++++ DATASET EXCERPTS ++++

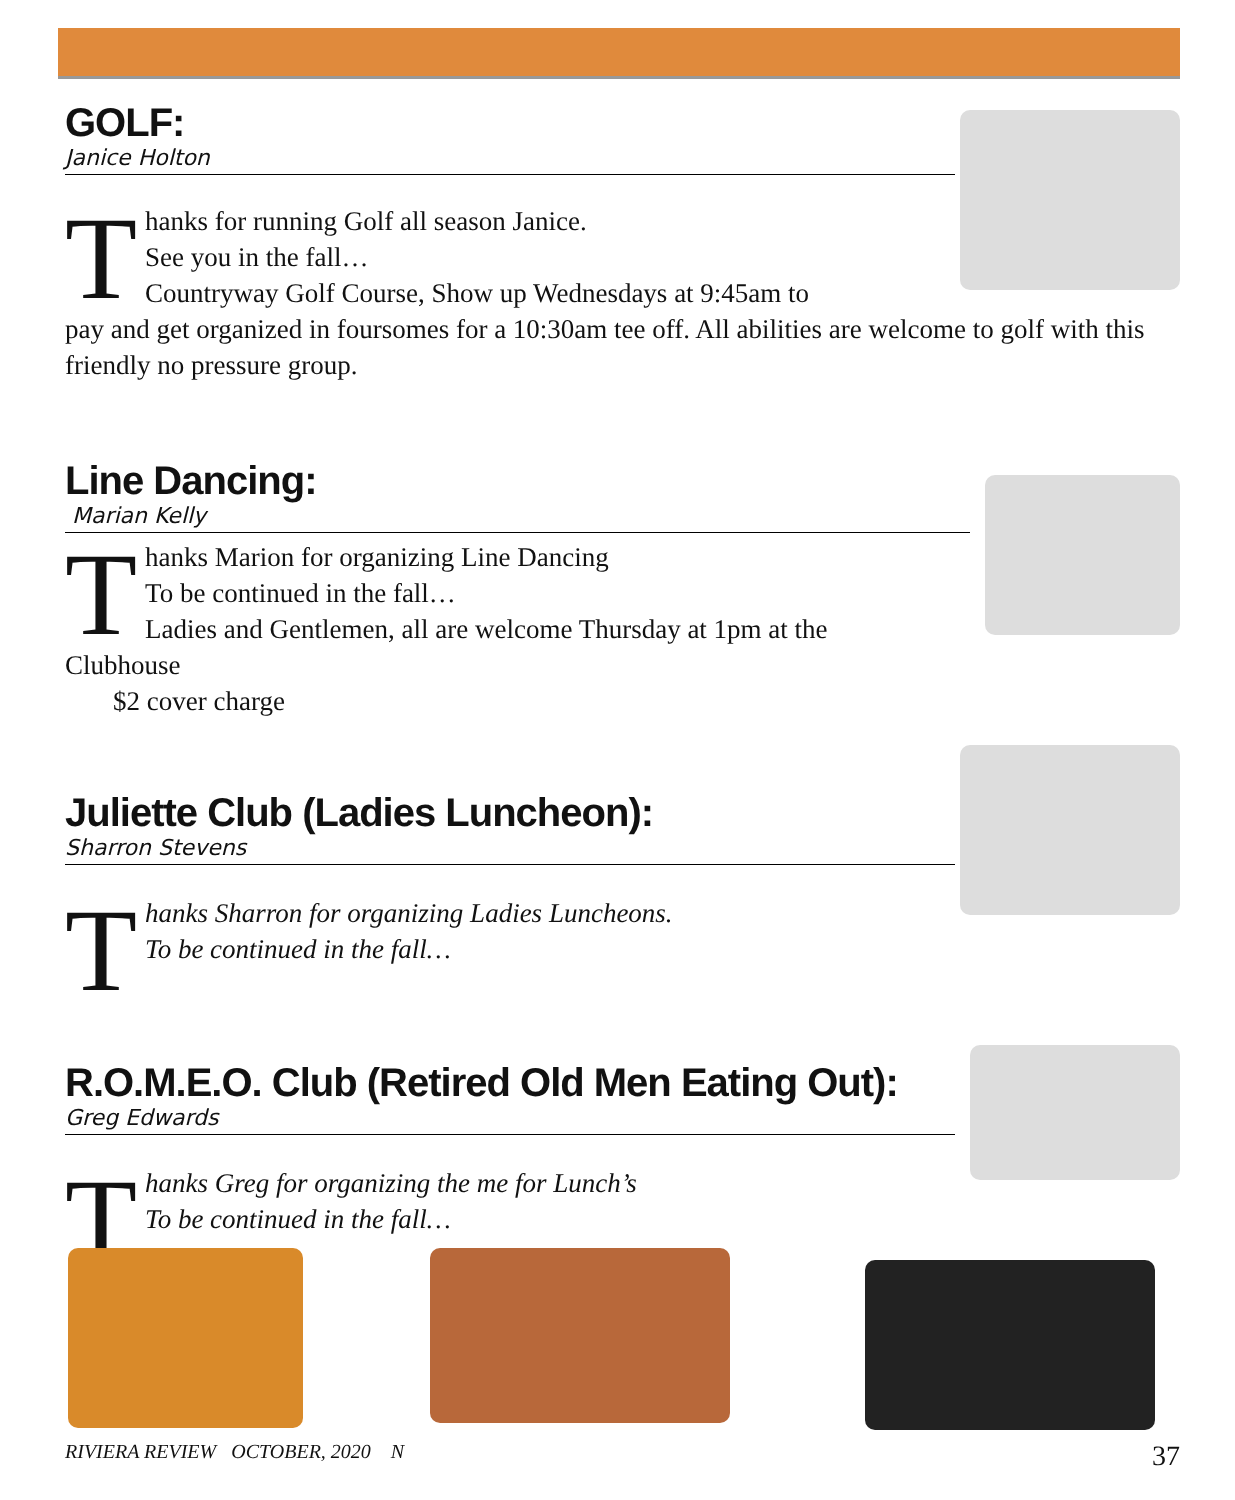GOLF:
Janice Holton
Thanks for running Golf all season Janice.
See you in the fall…
Countryway Golf Course, Show up Wednesdays at 9:45am to
pay and get organized in foursomes for a 10:30am tee off. All abilities are welcome to golf with this friendly no pressure group.
Line Dancing:
Marian Kelly
Thanks Marion for organizing Line Dancing
To be continued in the fall…
Ladies and Gentlemen, all are welcome Thursday at 1pm at the
Clubhouse
$2 cover charge
Juliette Club (Ladies Luncheon):
Sharron Stevens
Thanks Sharron for organizing Ladies Luncheons.
To be continued in the fall…
R.O.M.E.O. Club (Retired Old Men Eating Out):
Greg Edwards
Thanks Greg for organizing the me for Lunch’s
To be continued in the fall…
RIVIERA REVIEW OCTOBER, 2020 N 37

++++

→ **TASK STATEMENT**:
Looking over the records, find each line with the word "welcome" and copy it.

→ **RESPONSE TO THE TASK**:
pay and get organized in foursomes for a 10:30am tee off. All abilities are welcome to golf with this friendly no pressure group.
Ladies and Gentlemen, all are welcome Thursday at 1pm at the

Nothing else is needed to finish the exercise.